Déclaration de Reykjavík, 2023
Nous soulignons l'urgence de redoubler d'efforts pour protéger l'environnement et lutter contre l'impact de la triple crise planétaire que constituent la pollution, le changement climatique et la perte de biodiversité sur les droits de l'homme, la démocratie et l'État de droit. Nous nous engageons donc à renforcer notre action sur les aspects environnementaux des droits de l'homme et à lancer le processus de Reykjavik visant à recentrer et à renforcer l'action du Conseil de l'Europe dans ce domaine.
Rapport Vers un nouveau pacte démocratique pour l'Europe
L'Europe continue d'être confrontée à des crises multiples qui touchent la justice sociale, la santé publique et l'environnement. Les effets persistants de la crise du coût de la vie, l'accélération du changement climatique et l'aggravation des inégalités sociales ont exercé une pression supplémentaire sur les gouvernements, les institutions et les communautés. (...) Les populations vulnérables continuent de faire face à des difficultés importantes, et les disparités structurelles restent une préoccupation constante.
- Atténuer l'impact de la crise environnementale sur les droits humains est un défi mondial majeur, qui a été identifié comme une priorité pour le Conseil de l'Europe.

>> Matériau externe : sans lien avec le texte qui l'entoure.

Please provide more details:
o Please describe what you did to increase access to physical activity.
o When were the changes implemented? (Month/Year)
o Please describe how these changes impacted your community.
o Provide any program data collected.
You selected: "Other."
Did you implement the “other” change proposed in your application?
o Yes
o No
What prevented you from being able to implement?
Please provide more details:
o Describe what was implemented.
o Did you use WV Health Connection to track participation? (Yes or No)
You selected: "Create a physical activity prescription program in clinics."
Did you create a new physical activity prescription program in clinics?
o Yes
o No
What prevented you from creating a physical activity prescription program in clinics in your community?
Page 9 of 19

- Cette crise a des répercussions négatives inégales sur les groupes exposés à la discrimination, qui sont souvent plus gravement touchés par les facteurs de stress environnementaux en raison de la ségrégation spatiale, des conditions de logement insatisfaisantes et de la précarité de l'emploi. Outre leurs faibles revenus et leurs mauvaises conditions de vie, les minorités ethniques, culturelles, linguistiques et religieuses, les personnes migrantes, ainsi que les personnes LGBTI ont tendance à subir des niveaux plus élevés de marginalisation et de discrimination, ce qui amplifie les effets négatifs du changement climatique.

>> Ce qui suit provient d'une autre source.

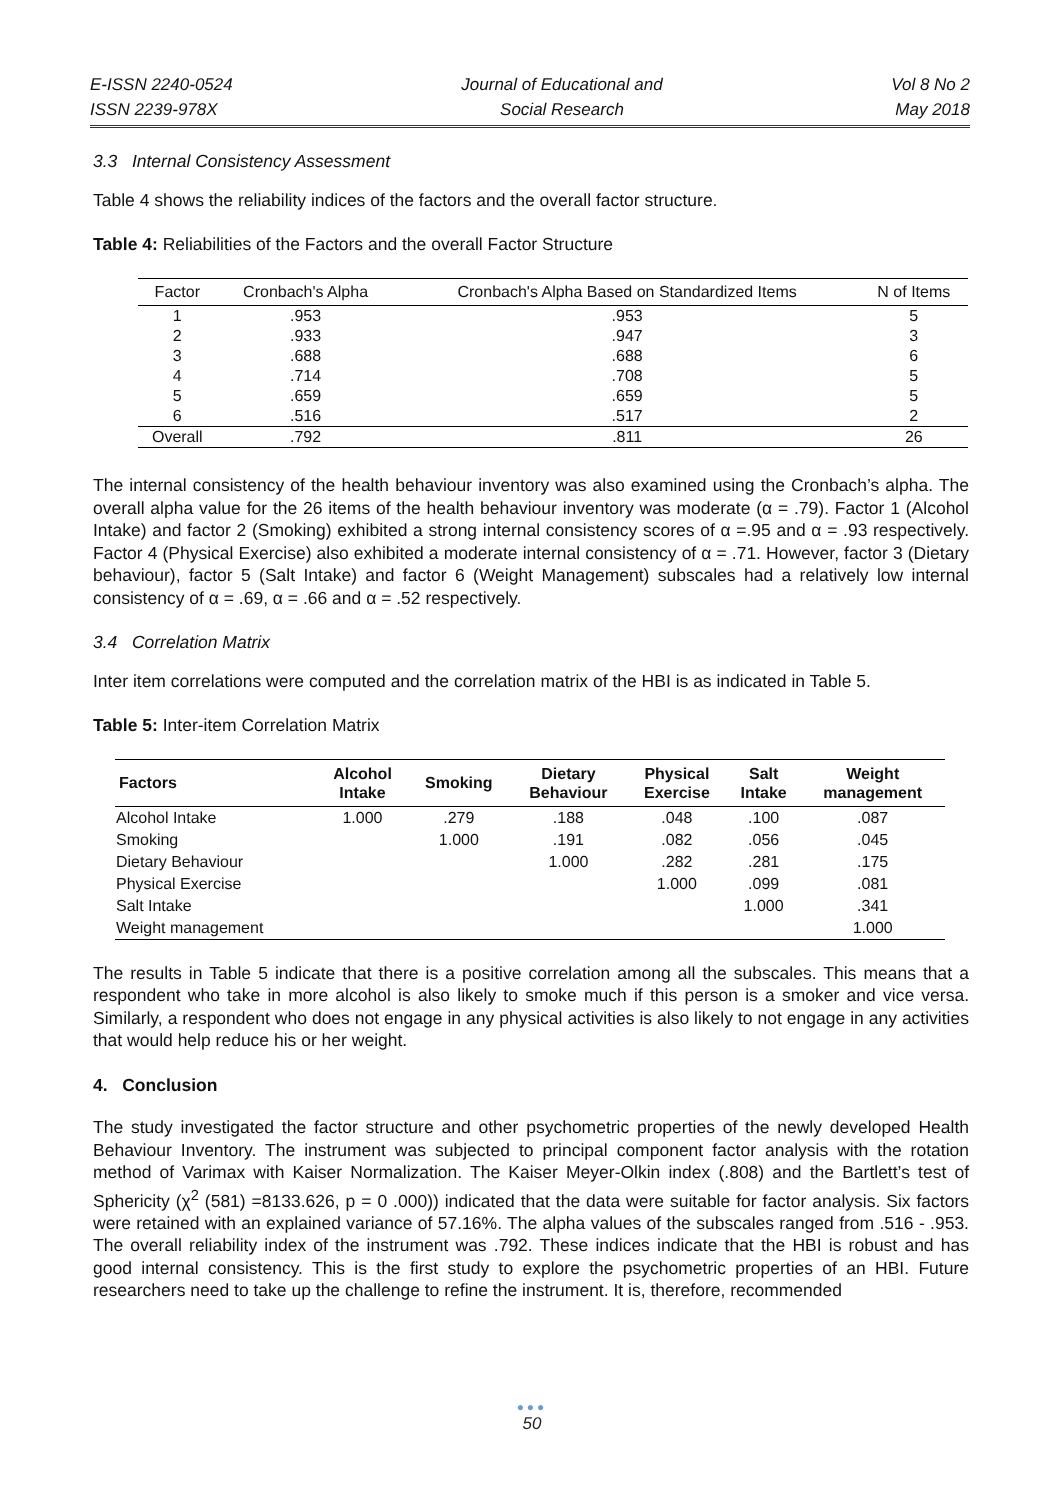E-ISSN 2240-0524
ISSN 2239-978X
Journal of Educational and
Social Research
Vol 8 No 2
May 2018
3.3 Internal Consistency Assessment
Table 4 shows the reliability indices of the factors and the overall factor structure.
Table 4: Reliabilities of the Factors and the overall Factor Structure
| Factor | Cronbach's Alpha | Cronbach's Alpha Based on Standardized Items | N of Items |
| --- | --- | --- | --- |
| 1 | .953 | .953 | 5 |
| 2 | .933 | .947 | 3 |
| 3 | .688 | .688 | 6 |
| 4 | .714 | .708 | 5 |
| 5 | .659 | .659 | 5 |
| 6 | .516 | .517 | 2 |
| Overall | .792 | .811 | 26 |
The internal consistency of the health behaviour inventory was also examined using the Cronbach’s alpha. The overall alpha value for the 26 items of the health behaviour inventory was moderate (α = .79). Factor 1 (Alcohol Intake) and factor 2 (Smoking) exhibited a strong internal consistency scores of α =.95 and α = .93 respectively. Factor 4 (Physical Exercise) also exhibited a moderate internal consistency of α = .71. However, factor 3 (Dietary behaviour), factor 5 (Salt Intake) and factor 6 (Weight Management) subscales had a relatively low internal consistency of α = .69, α = .66 and α = .52 respectively.
3.4 Correlation Matrix
Inter item correlations were computed and the correlation matrix of the HBI is as indicated in Table 5.
Table 5: Inter-item Correlation Matrix
| Factors | Alcohol Intake | Smoking | Dietary Behaviour | Physical Exercise | Salt Intake | Weight management |
| --- | --- | --- | --- | --- | --- | --- |
| Alcohol Intake | 1.000 | .279 | .188 | .048 | .100 | .087 |
| Smoking | | 1.000 | .191 | .082 | .056 | .045 |
| Dietary Behaviour | | | 1.000 | .282 | .281 | .175 |
| Physical Exercise | | | | 1.000 | .099 | .081 |
| Salt Intake | | | | | 1.000 | .341 |
| Weight management | | | | | | 1.000 |
The results in Table 5 indicate that there is a positive correlation among all the subscales. This means that a respondent who take in more alcohol is also likely to smoke much if this person is a smoker and vice versa. Similarly, a respondent who does not engage in any physical activities is also likely to not engage in any activities that would help reduce his or her weight.
4. Conclusion
The study investigated the factor structure and other psychometric properties of the newly developed Health Behaviour Inventory. The instrument was subjected to principal component factor analysis with the rotation method of Varimax with Kaiser Normalization. The Kaiser Meyer-Olkin index (.808) and the Bartlett’s test of Sphericity (χ<sup>2</sup> (581) =8133.626, p = 0 .000)) indicated that the data were suitable for factor analysis. Six factors were retained with an explained variance of 57.16%. The alpha values of the subscales ranged from .516 - .953. The overall reliability index of the instrument was .792. These indices indicate that the HBI is robust and has good internal consistency. This is the first study to explore the psychometric properties of an HBI. Future researchers need to take up the challenge to refine the instrument. It is, therefore, recommended
●●●
50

- Les minorités ethniques, culturelles, linguistiques et religieuses vivent et travaillent souvent dans des environnements pauvres. Les Roms et les Gens du voyage, en particulier, se voient souvent refuser l'accès à des services environnementaux essentiels, notamment l'eau potable, un assainissement adéquat et une gestion efficace des déchets. Ces communautés sont touchées de manière disproportionnée par les risques environnementaux tels que la pollution et la dégradation causées par les décharges, les sites contaminés et les industries polluantes, ce qui a de graves répercussions sur leur santé.
- Les personnes migrantes sont plus susceptibles de vivre dans des logements insalubres et de signaler des problèmes liés à la qualité de l'air, au bruit, aux déchets ou à la circulation dans leur quartier. En outre, comme les personnes migrantes ont du mal à payer leurs soins de santé, ils sont moins susceptibles de recourir aux services de santé que leurs pairs et, dans certains cas, peuvent même être exclus de l'accès aux soins. En conséquence, les problèmes environnementaux ont un impact sur leur état de santé et se transforment en problèmes chroniques.

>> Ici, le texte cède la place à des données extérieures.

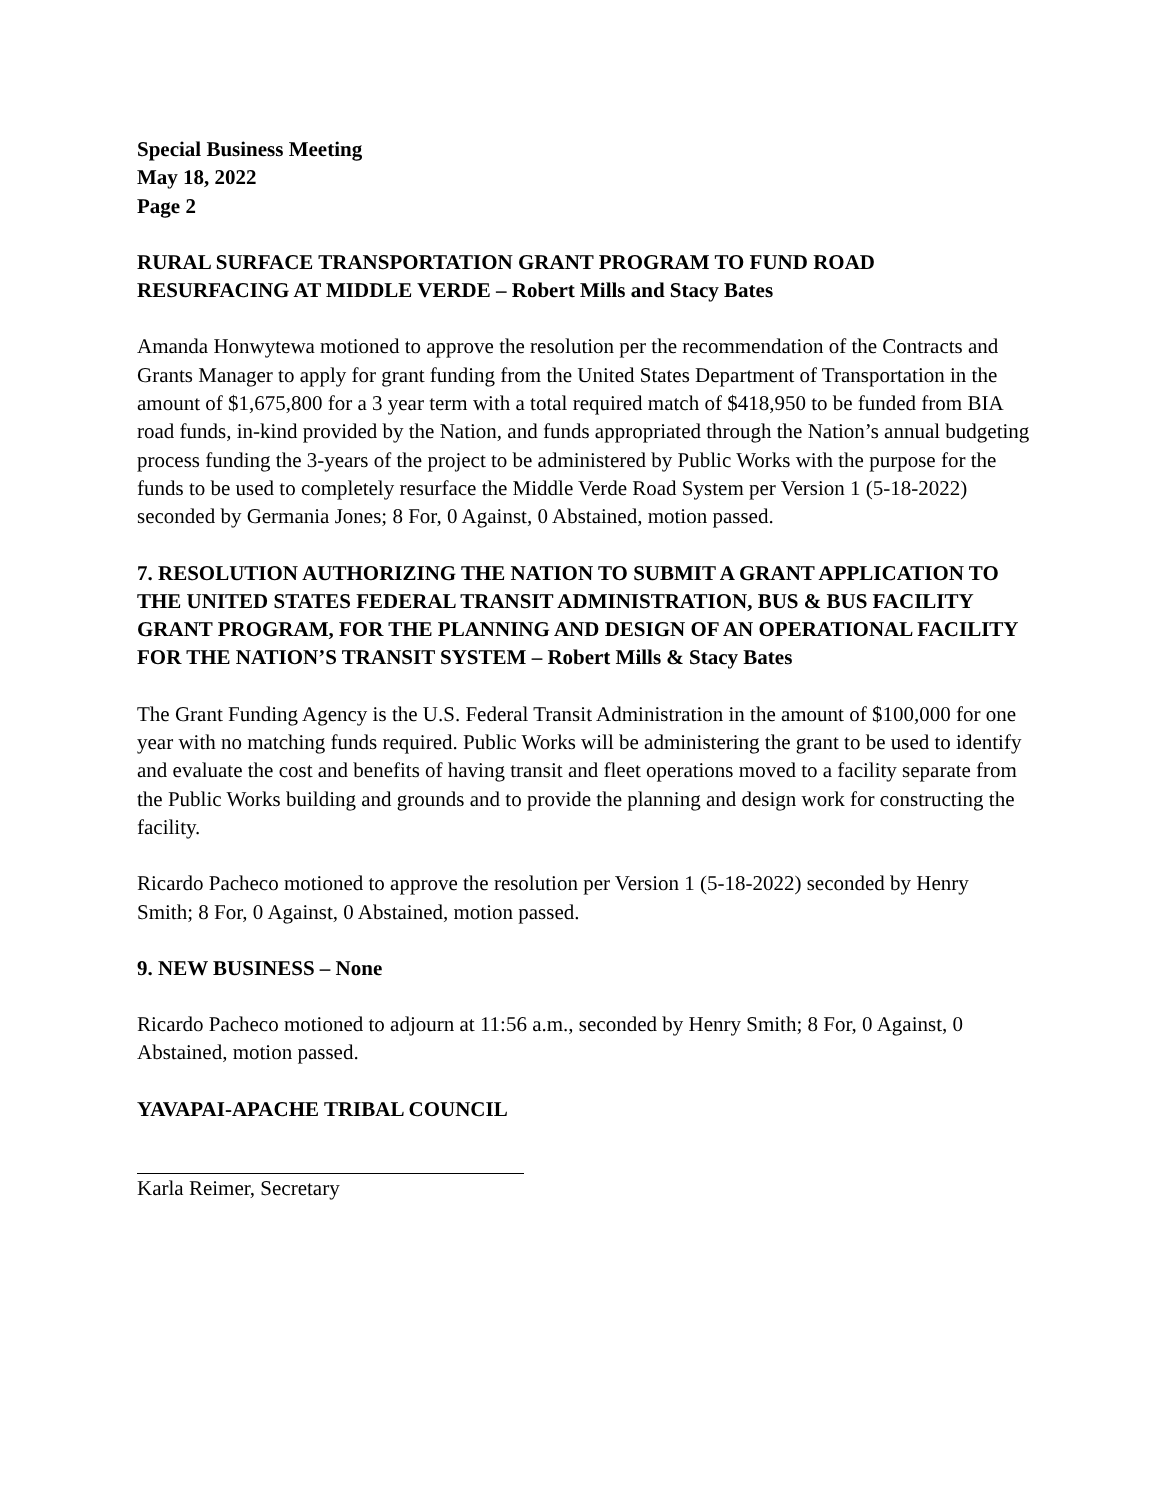Special Business Meeting
May 18, 2022
Page 2
RURAL SURFACE TRANSPORTATION GRANT PROGRAM TO FUND ROAD RESURFACING AT MIDDLE VERDE – Robert Mills and Stacy Bates
Amanda Honwytewa motioned to approve the resolution per the recommendation of the Contracts and Grants Manager to apply for grant funding from the United States Department of Transportation in the amount of $1,675,800 for a 3 year term with a total required match of $418,950 to be funded from BIA road funds, in-kind provided by the Nation, and funds appropriated through the Nation’s annual budgeting process funding the 3-years of the project to be administered by Public Works with the purpose for the funds to be used to completely resurface the Middle Verde Road System per Version 1 (5-18-2022) seconded by Germania Jones; 8 For, 0 Against, 0 Abstained, motion passed.
7. RESOLUTION AUTHORIZING THE NATION TO SUBMIT A GRANT APPLICATION TO THE UNITED STATES FEDERAL TRANSIT ADMINISTRATION, BUS & BUS FACILITY GRANT PROGRAM, FOR THE PLANNING AND DESIGN OF AN OPERATIONAL FACILITY FOR THE NATION’S TRANSIT SYSTEM – Robert Mills & Stacy Bates
The Grant Funding Agency is the U.S. Federal Transit Administration in the amount of $100,000 for one year with no matching funds required. Public Works will be administering the grant to be used to identify and evaluate the cost and benefits of having transit and fleet operations moved to a facility separate from the Public Works building and grounds and to provide the planning and design work for constructing the facility.
Ricardo Pacheco motioned to approve the resolution per Version 1 (5-18-2022) seconded by Henry Smith; 8 For, 0 Against, 0 Abstained, motion passed.
9. NEW BUSINESS – None
Ricardo Pacheco motioned to adjourn at 11:56 a.m., seconded by Henry Smith; 8 For, 0 Against, 0 Abstained, motion passed.
YAVAPAI-APACHE TRIBAL COUNCIL
Karla Reimer, Secretary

- Les personnes LGBTI sont souvent confrontées à des réponses inadéquates ou inefficaces après des catastrophes climatiques. En l'absence de reconnaissance juridique des relations entre personnes du même genre ou en raison de divergences entre leur identité de genre et les mentions de sexe ou de genre figurant sur leurs documents d'identité officiels, elles peuvent se voir refuser l'accès à des refuges ou ne pas bénéficier d'un soutien équivalent à celui accordé aux personnes hétérosexuelles, en particulier dans le cadre des systèmes d'aide aux familles. Les personnes LGBTI sont également exposées à des risques accrus de violence sexiste, telles que les agressions et le harcèlement dans les refuges.
- Le CDADI a commencé à explorer ce sujet plus en détail dans le cadre d'une étude. Les résultats de ces travaux seront publiés ici dès qu'ils seront disponibles.